Mentoring the Misled

, John Palatiello, Leave a comment

One of the most rewarding and gratifying things I do is mentor young people.  I have been asked by college students, graduate students, and those entering the workforce to listen as they share their career goals and plans, and, in return, provide advice.

The quality of the young men and women I’ve met with is impressive.  I’ve been encouraged by their ambition, poise, knowledge, and ability to write and speak with clarity.

A recent experience struck me as unusual.  A recent graduate of a state university with a degree in geology asked for advice on how to progress toward his ultimate career goal – a petroleum geologist with an oil company.

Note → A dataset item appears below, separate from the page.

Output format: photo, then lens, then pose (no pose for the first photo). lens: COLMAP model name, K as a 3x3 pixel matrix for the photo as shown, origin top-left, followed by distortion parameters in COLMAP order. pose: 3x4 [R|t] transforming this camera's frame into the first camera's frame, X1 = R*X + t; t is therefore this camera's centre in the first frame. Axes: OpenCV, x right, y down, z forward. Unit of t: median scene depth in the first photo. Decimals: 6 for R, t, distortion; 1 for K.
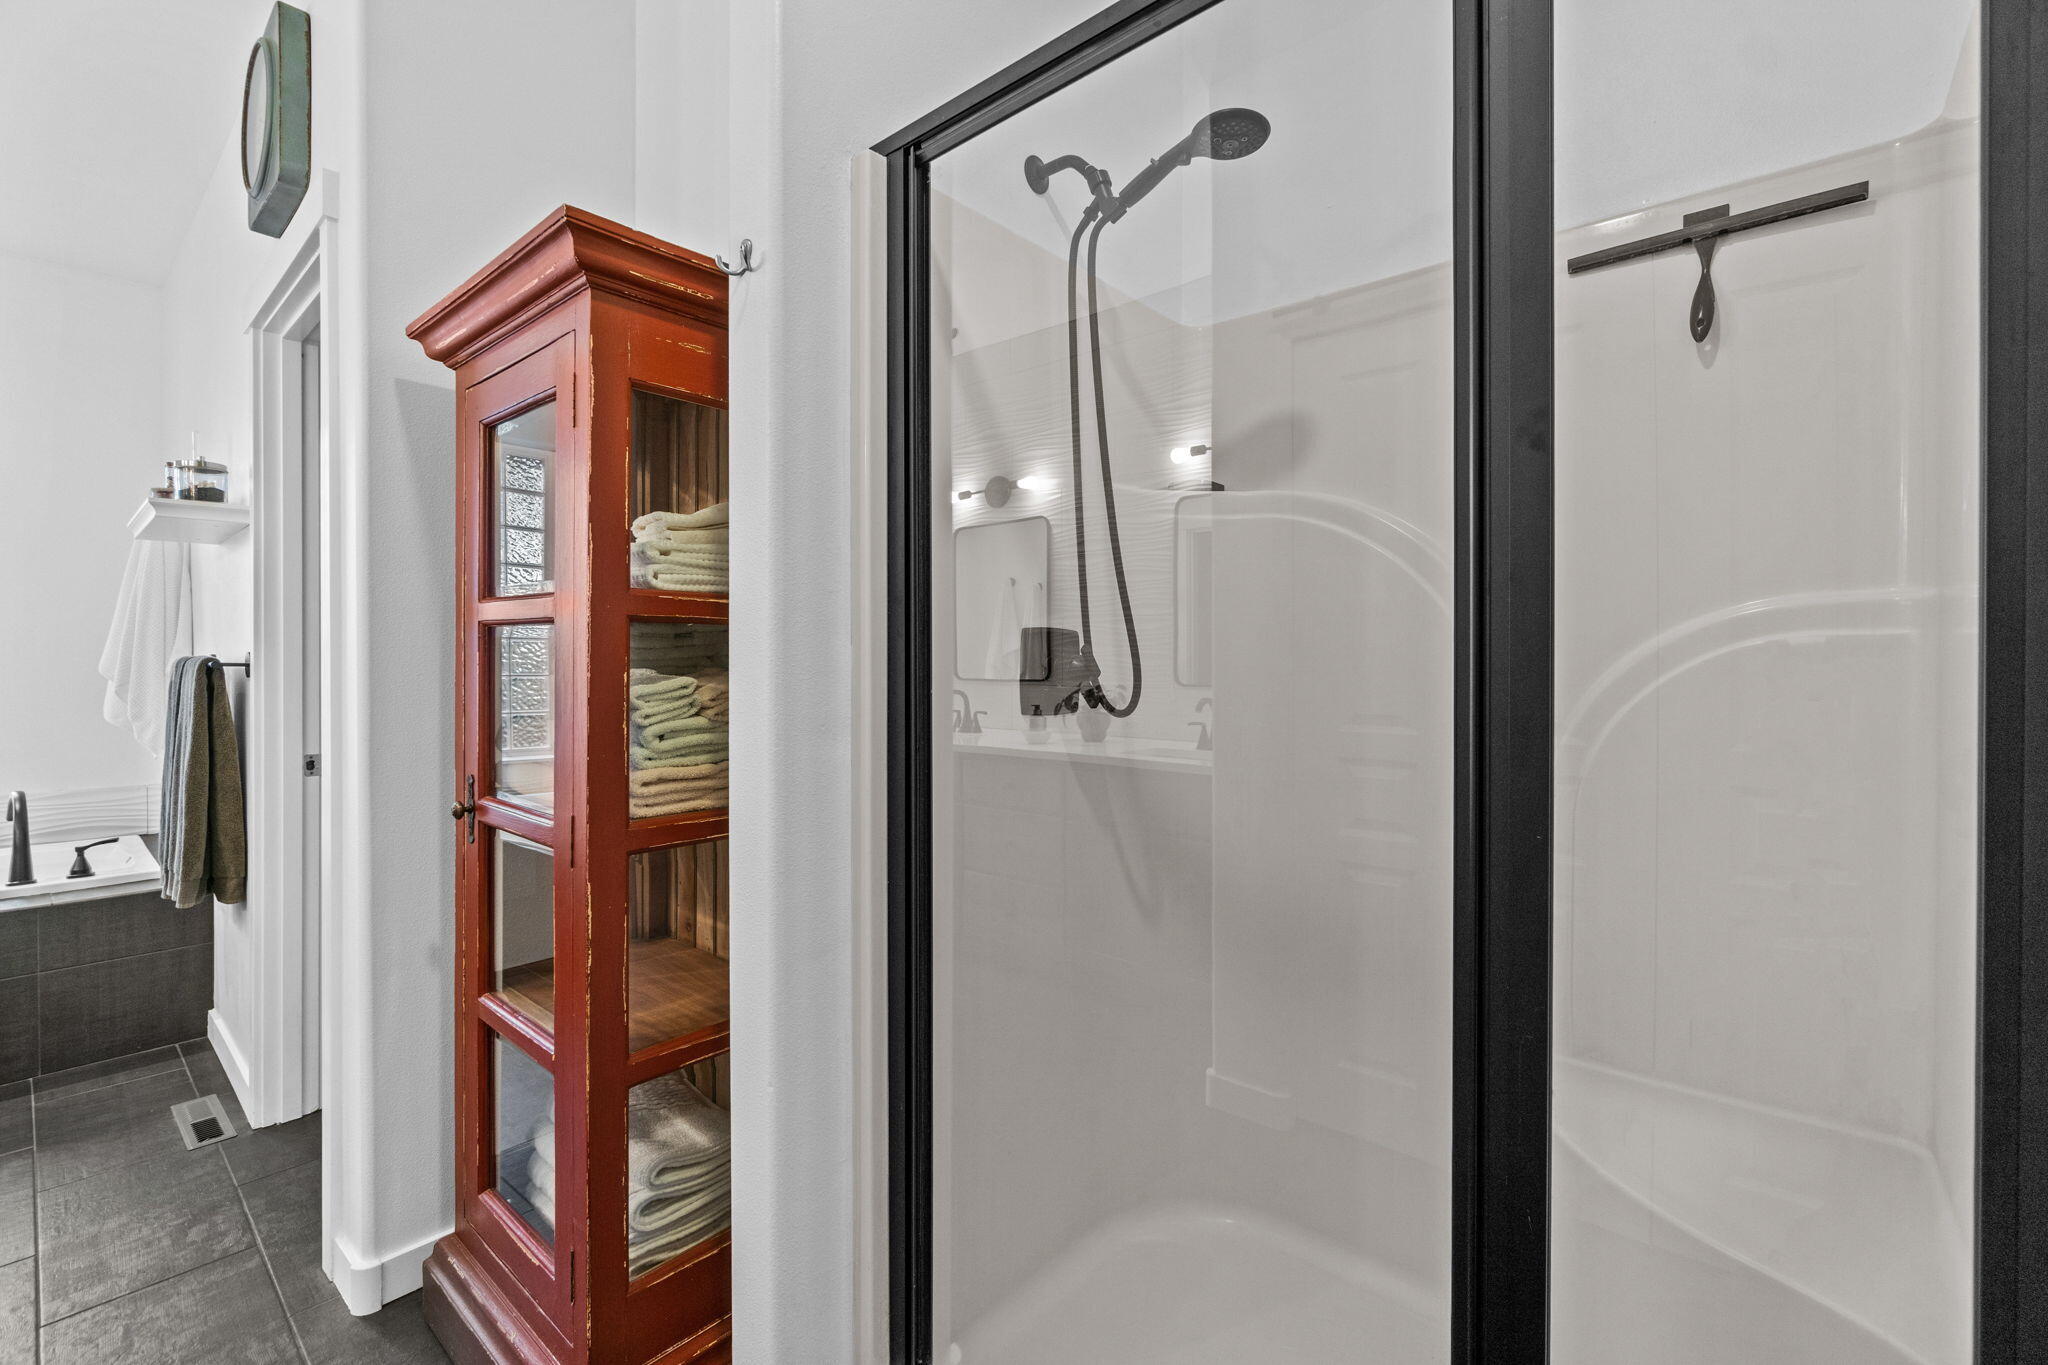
lens RADIAL K [[870.7, 0, 1030.9], [0, 870.7, 677.0], [0, 0, 1]] dist [-0.001195, -0.000284]
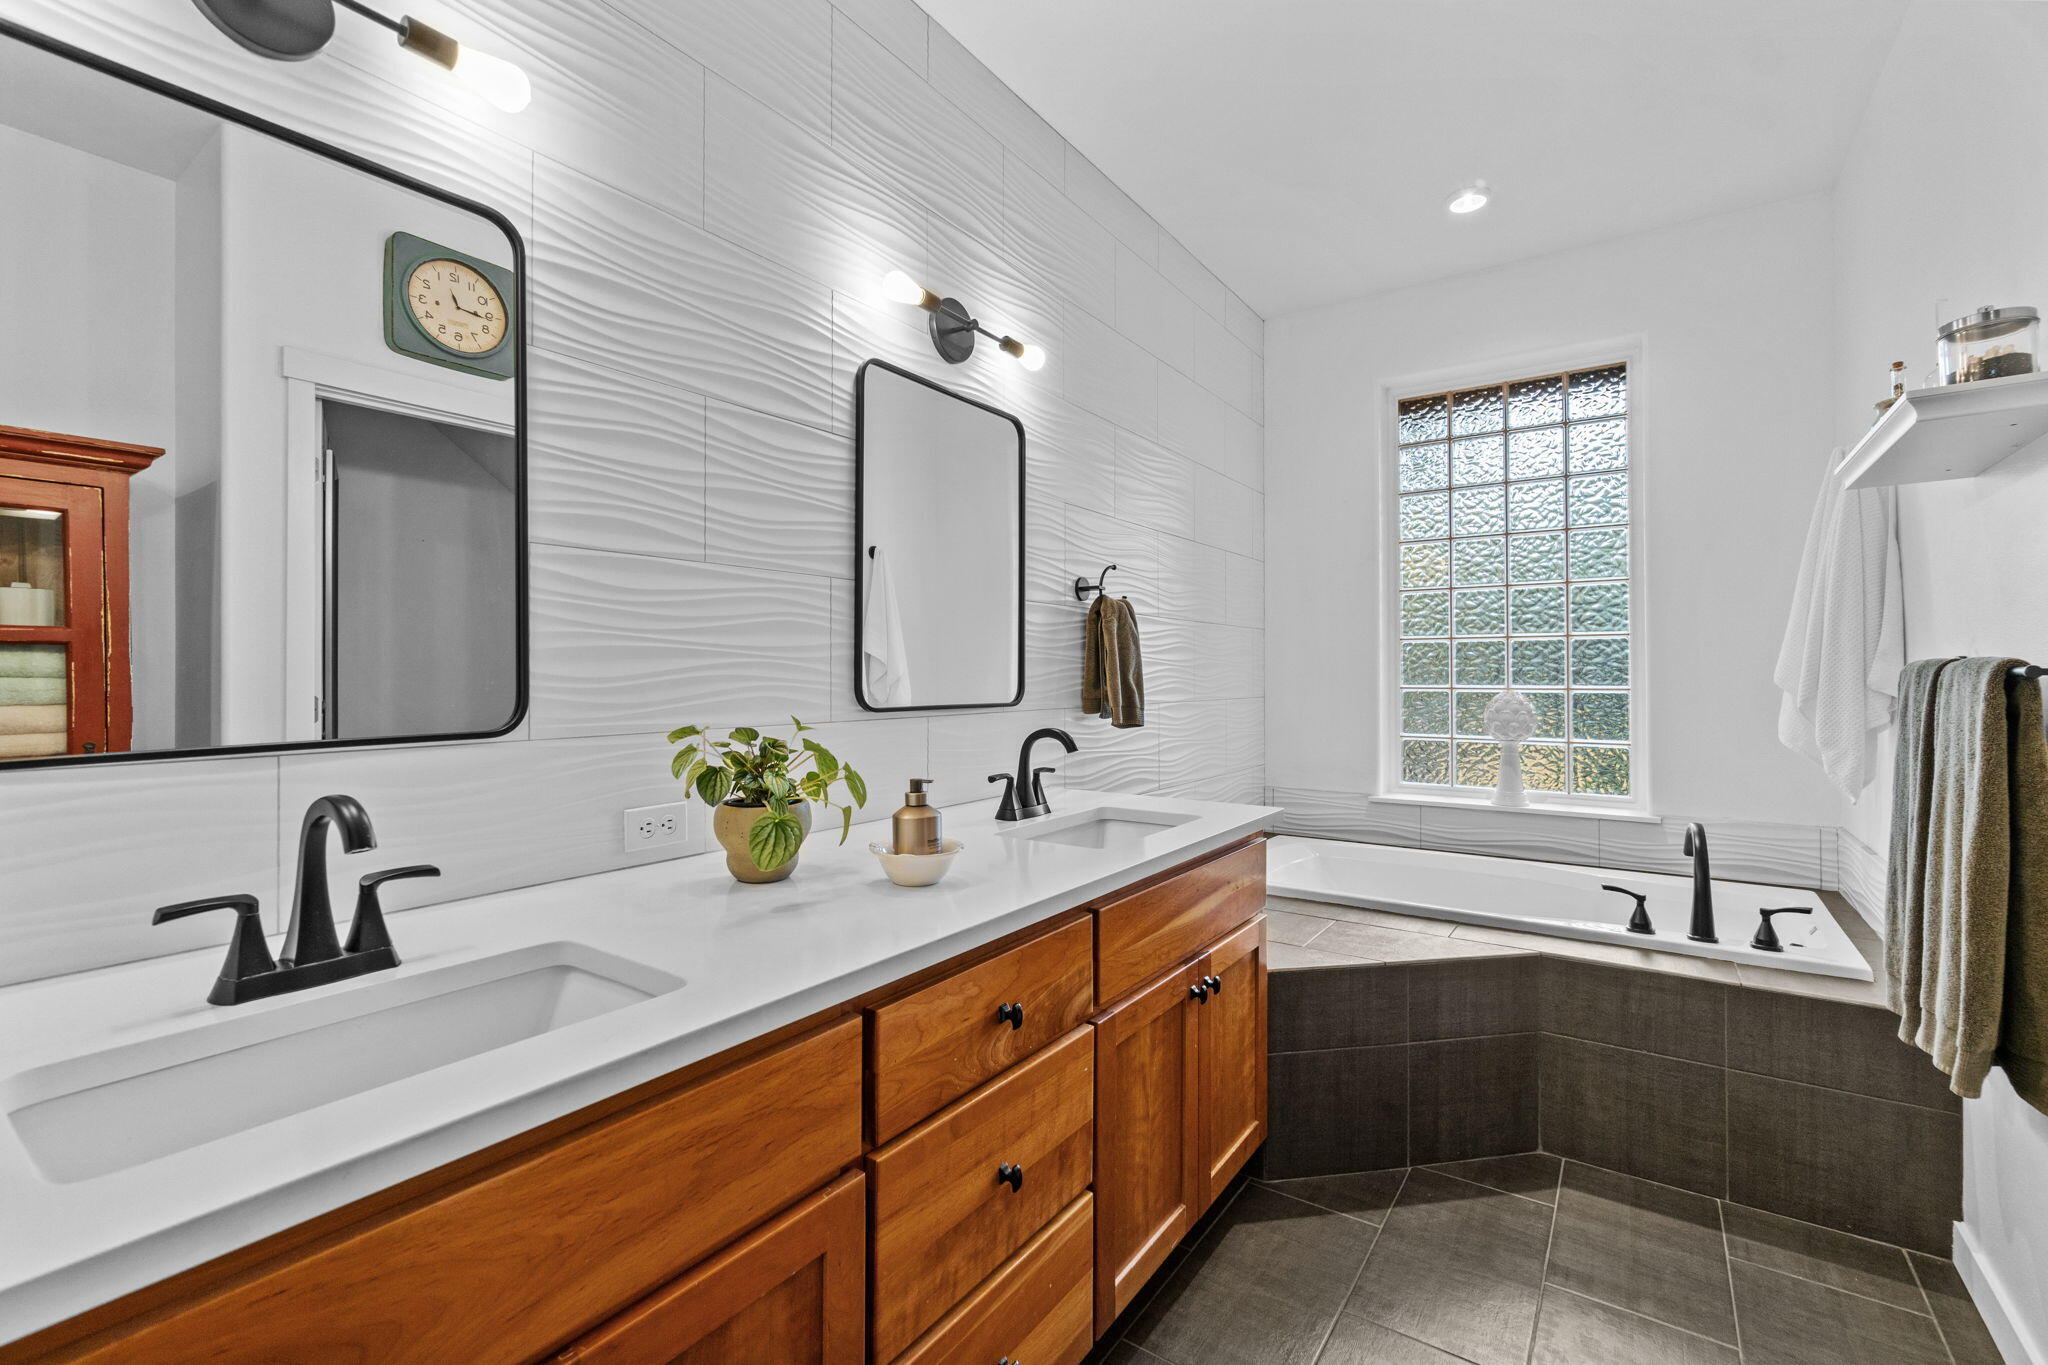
lens RADIAL K [[870.7, 0, 1030.9], [0, 870.7, 677.0], [0, 0, 1]] dist [-0.001195, -0.000284]
pose [[0.089499, -0.005365, -0.995972, -0.386904], [-0.001153, 0.999984, -0.005490, -0.006316], [0.995986, 0.001640, 0.089491, 0.283658]]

I suggested that an entry level position that would include field work, with a geotechnical or environmental consulting firm, would give him practical technical and business experience.  A master’s degree is generally required in the geology field, and this young man recognized his current job search was a stepping stone toward graduate school and his eventual career objectives.

When the young geologist showed me his resume, I suggested a few revisions, including a reordering of items.  As one who has owned and operated a business or more than 25 years, I have, in my career, both interviewed to secure a job and been an employer on the hiring end of the interview and selection process.

This gentleman had impressive and valuable research and field experience in geology.  I told him he should move that to the top of his resume, above his listing of his alma mater, degree and grade point average.

My protégé was incredulous.  “But my professor told me to list my academic credentials first”, he said to me.

I explained that as an employer, I want to know what an applicant knows and what is his or experience.  I am interested in how soon the individual can be productive and billable, versus how much time and expense I must invest in training to make him or her billable.  After all, the first goal of a business, and its employees, is to make money.  I am less interested in where an applicant went to school or what their GPA is than I am what they’ve done in internships, research projects, and work-study programs.  I should be able to assume a certain level of academic achievement from any college graduate.

It is only natural that a college professor would emphasize academics.  But, I asked, “When was the last time your tenured professor applied for a job or did any hiring?”  My protégé got the point.

In most professions, ethics codes stipulate that individuals should “perform services only in areas of their competence.”

The same should apply to college professors.


John Palatiello president of the firm of John M. Palatiello & Associates, Inc., a public affairs consulting firm located in Reston, Virginia, providing association management and public affairs services to firms and organizations. He has been Executive Director of MAPPS, a national association of private geospatial firms since 1987, and is President of the Business Coalition for Fair Competition, a coalition of firms, organizations and individuals fighting unfair government-sponsored competition with private enterprise.